Party Council
Party Council
one of the directing centers of the RSDLP from 1903 to 1905. The Party rules adopted at the Second Congress of the RSDLP in 1903 established the Party Council as the highest body of the party. The practical guidance of party work was assigned to the Central Committee, and ideological leadership and supervision of printed materials to the Central Organ. The Party Council was intended to coordinate the work of the Central Committee and that of the editorial board of the Central Organ, represent the party in dealings with other parties, reestablish the Central Committee and the editorial board of the Central Organ in the event of the arrest of their members, and convene party congresses.
The Central Committee and the editorial board of the Central Organ were each to appoint two members to the Party Council. A fifth member was to be appointed by the RSDLP congress (see Vtoroi S”ezd RSDRP: Protokoly, Moscow, 1959, p. 426). At the Second Congress of the RSDLP, V. I. Lenin and L. E. Gal’perin were appointed to the council from the Central Organ, and F. V. Lengnik and V. A. Noskov, from the Central Committee. The fifth member was G. V. Plekhanov, who also served as chairman. After Plekhanov embraced Menshevism and co-opted four Men-sheviks onto the editorial board of the Central Organ, Lenin resigned from the editorial board in November 1903 and temporarily resigned from the council; he was co-opted into the Central Committee on Nov. 6–8 (19–21), 1903. As a result of a change in staff, the council consisted of Plekhanov, L. Martov, and P. B. Aksel’rod from the Central Organ and Lengnik and Lenin from the Central Committee.

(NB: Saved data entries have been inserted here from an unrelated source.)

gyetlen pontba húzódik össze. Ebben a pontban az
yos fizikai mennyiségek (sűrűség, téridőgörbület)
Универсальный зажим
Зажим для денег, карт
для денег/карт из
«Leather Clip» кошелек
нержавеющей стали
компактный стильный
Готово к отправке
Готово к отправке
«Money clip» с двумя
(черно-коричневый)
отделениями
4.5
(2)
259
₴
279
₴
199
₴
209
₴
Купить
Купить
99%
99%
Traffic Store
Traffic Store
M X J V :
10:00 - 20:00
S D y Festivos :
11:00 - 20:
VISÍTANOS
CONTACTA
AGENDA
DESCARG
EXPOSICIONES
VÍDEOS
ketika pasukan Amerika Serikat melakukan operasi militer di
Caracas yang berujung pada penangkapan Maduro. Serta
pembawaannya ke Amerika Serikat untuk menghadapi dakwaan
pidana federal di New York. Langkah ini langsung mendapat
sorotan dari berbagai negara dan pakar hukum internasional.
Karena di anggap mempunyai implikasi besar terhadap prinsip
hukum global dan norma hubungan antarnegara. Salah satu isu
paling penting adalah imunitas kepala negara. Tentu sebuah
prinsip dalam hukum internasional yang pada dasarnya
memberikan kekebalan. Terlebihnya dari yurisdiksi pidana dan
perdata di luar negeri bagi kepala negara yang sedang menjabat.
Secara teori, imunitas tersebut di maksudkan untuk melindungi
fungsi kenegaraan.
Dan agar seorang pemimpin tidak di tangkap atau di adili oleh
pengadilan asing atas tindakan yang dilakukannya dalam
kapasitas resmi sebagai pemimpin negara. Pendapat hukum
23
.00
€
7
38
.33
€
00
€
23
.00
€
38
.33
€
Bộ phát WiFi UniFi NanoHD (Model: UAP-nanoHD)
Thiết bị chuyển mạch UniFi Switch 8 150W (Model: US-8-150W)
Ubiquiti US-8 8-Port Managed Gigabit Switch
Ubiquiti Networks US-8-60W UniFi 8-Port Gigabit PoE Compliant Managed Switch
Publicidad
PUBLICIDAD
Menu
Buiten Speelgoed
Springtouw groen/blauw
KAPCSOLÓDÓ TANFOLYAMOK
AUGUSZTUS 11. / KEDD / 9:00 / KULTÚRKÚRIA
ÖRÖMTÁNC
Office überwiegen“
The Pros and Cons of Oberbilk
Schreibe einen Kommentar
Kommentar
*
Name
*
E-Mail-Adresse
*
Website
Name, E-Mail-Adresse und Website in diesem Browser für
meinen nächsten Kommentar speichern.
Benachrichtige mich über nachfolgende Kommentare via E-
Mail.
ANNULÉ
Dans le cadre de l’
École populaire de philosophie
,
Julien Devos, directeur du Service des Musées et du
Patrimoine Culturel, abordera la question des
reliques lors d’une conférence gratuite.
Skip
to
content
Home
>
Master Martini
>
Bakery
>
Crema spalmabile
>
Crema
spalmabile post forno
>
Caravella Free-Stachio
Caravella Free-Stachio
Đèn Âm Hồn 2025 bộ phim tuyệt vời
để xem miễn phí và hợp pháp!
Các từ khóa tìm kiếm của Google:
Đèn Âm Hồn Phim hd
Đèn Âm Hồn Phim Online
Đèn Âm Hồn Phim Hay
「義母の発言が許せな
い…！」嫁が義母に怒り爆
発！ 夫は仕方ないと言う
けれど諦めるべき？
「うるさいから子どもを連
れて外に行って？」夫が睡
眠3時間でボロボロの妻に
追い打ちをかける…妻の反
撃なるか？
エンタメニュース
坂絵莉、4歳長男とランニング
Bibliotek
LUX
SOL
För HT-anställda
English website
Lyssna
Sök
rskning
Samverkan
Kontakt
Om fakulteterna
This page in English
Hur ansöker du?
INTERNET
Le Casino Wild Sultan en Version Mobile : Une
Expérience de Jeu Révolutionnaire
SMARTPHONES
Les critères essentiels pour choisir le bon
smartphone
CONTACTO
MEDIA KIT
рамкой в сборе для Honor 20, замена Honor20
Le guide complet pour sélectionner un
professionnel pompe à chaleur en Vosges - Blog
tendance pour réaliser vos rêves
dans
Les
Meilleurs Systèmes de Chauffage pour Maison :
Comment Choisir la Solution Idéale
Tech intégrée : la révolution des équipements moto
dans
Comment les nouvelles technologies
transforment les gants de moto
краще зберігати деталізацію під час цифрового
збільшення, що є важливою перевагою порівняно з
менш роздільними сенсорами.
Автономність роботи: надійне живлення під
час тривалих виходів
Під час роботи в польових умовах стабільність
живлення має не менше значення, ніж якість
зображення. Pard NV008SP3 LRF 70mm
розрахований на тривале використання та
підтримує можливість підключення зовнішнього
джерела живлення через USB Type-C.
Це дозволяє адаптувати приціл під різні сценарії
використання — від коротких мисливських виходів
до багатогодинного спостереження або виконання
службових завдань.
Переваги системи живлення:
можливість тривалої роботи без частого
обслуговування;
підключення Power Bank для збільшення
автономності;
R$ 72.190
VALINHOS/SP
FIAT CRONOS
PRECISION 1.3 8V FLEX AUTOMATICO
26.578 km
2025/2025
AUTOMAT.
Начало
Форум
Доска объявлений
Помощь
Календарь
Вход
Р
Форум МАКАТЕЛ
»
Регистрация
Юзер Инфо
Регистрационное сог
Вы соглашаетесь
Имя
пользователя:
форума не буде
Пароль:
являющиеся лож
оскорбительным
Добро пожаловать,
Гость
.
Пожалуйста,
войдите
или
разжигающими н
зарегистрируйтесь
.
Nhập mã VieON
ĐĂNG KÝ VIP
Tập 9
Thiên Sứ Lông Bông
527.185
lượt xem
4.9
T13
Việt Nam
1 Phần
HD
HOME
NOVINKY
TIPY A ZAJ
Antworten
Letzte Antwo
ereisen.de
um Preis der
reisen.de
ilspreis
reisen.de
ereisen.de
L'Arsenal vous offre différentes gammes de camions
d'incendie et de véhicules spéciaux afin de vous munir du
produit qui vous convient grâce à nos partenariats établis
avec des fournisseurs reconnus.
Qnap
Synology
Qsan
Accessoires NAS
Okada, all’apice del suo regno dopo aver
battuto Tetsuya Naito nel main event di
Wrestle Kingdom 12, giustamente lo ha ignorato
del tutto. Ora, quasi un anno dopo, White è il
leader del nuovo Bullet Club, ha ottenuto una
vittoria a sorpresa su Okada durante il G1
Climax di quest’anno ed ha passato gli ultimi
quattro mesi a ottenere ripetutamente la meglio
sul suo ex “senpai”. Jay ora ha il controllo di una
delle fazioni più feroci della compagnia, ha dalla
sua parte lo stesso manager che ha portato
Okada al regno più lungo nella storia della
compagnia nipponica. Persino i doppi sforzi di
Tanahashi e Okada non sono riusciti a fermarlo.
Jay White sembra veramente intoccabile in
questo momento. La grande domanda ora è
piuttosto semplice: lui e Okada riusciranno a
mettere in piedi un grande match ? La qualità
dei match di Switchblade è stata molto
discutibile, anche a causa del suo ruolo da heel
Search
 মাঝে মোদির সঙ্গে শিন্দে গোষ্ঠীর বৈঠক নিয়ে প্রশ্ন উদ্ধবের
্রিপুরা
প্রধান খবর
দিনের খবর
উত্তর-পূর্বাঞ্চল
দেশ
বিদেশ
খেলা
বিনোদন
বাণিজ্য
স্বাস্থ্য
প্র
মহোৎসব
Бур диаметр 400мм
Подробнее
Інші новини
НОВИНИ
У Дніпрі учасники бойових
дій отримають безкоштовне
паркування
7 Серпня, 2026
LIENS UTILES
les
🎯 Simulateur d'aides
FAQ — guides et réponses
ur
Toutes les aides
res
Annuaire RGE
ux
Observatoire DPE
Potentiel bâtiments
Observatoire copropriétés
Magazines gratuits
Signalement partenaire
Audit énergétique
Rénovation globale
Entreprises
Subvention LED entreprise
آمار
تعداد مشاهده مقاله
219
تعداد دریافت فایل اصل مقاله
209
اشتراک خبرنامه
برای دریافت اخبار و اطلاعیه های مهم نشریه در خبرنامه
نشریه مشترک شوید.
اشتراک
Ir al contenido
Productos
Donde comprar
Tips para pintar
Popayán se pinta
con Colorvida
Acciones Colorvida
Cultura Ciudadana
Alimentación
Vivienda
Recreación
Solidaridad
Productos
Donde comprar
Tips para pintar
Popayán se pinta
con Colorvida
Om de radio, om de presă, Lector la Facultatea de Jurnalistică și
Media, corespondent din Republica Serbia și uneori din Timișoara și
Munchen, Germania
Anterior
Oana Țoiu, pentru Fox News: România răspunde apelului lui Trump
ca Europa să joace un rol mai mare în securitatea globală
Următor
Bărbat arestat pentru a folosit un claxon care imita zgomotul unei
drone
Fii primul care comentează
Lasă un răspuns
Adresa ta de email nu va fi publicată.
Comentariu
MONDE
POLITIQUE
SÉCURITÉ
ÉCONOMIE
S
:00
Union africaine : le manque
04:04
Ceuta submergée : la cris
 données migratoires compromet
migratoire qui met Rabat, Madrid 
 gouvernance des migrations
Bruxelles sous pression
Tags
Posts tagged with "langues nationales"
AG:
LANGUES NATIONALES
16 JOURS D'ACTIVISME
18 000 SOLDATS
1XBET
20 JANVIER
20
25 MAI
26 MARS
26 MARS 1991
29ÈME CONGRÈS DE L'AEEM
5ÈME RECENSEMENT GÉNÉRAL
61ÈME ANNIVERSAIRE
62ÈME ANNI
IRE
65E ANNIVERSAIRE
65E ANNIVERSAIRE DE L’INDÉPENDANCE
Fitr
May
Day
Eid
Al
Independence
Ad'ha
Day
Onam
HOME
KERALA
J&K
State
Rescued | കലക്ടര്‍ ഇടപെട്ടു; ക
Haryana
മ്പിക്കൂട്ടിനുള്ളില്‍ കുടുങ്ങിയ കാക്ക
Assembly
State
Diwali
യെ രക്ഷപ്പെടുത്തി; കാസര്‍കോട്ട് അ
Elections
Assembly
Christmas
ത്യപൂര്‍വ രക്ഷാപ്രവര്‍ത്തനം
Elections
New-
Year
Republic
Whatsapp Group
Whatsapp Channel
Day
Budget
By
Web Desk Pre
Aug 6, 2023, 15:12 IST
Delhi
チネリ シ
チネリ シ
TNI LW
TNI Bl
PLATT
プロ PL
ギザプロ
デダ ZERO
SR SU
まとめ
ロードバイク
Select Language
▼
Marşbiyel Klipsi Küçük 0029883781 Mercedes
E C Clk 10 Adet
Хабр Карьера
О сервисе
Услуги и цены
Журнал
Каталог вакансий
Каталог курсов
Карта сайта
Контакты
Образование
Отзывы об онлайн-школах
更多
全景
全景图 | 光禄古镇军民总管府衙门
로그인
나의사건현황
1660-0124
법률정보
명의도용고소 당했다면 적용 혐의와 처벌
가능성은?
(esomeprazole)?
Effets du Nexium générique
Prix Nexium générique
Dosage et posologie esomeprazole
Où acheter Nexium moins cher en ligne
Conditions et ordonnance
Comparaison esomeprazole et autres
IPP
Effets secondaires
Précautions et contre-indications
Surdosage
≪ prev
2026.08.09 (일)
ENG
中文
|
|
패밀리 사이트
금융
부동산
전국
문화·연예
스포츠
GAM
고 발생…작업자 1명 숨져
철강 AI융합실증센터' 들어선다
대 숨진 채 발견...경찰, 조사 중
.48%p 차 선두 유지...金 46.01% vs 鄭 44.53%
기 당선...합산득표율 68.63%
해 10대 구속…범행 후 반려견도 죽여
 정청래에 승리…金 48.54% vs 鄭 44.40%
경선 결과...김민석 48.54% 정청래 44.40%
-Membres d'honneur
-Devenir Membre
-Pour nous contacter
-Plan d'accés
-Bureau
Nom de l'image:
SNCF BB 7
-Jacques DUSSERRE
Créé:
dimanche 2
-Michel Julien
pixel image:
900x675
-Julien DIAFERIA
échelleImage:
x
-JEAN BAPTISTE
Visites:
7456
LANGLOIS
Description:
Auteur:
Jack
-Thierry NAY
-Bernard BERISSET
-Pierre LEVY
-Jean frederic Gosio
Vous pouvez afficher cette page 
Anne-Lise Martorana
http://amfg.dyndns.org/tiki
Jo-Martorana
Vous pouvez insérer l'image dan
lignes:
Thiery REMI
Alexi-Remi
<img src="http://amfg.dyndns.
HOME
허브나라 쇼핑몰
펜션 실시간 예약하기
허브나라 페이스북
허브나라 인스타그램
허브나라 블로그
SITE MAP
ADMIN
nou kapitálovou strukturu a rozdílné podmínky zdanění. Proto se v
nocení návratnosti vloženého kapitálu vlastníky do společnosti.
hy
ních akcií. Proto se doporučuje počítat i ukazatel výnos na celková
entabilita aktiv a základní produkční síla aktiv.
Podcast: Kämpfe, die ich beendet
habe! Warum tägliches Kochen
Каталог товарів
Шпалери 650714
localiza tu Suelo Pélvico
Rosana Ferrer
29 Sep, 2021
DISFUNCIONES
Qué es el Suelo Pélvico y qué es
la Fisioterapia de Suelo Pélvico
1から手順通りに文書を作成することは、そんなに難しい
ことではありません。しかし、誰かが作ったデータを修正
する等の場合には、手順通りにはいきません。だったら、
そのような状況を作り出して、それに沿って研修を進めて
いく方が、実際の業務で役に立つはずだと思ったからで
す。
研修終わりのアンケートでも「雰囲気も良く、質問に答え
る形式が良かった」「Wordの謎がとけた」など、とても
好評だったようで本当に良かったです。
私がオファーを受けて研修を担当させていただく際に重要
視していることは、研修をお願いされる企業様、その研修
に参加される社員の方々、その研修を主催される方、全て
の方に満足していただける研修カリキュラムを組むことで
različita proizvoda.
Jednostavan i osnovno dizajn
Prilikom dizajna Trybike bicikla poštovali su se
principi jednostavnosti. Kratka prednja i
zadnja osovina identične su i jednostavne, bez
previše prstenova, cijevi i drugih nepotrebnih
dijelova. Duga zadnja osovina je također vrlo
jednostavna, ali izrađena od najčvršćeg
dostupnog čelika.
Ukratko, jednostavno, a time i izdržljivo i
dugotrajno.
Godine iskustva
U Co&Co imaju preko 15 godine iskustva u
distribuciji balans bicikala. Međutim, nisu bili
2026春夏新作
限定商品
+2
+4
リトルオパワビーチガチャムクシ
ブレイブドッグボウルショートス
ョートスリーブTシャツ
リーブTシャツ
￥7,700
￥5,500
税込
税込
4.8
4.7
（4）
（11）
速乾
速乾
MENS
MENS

The conflict between the Bolsheviks and Mensheviks intensified. In January 1904, Lenin proposed the convocation of a third party congress as the only way to resolve the crisis within the party. The Party Council rejected this proposal. The Bolsheviks, however, began preparations for the congress, and the council declared all those who were to take part in it to be outside the party. Thus the Party Council became a weapon in the Mensheviks’ struggle against the Bolsheviks. The Third Congress of the RSDLP, convened in 1905, abolished the Party Council. The Central Committee was declared the party’s only directing center in the intervals between congresses and was given the power to appoint the editorial board of the Central Organ.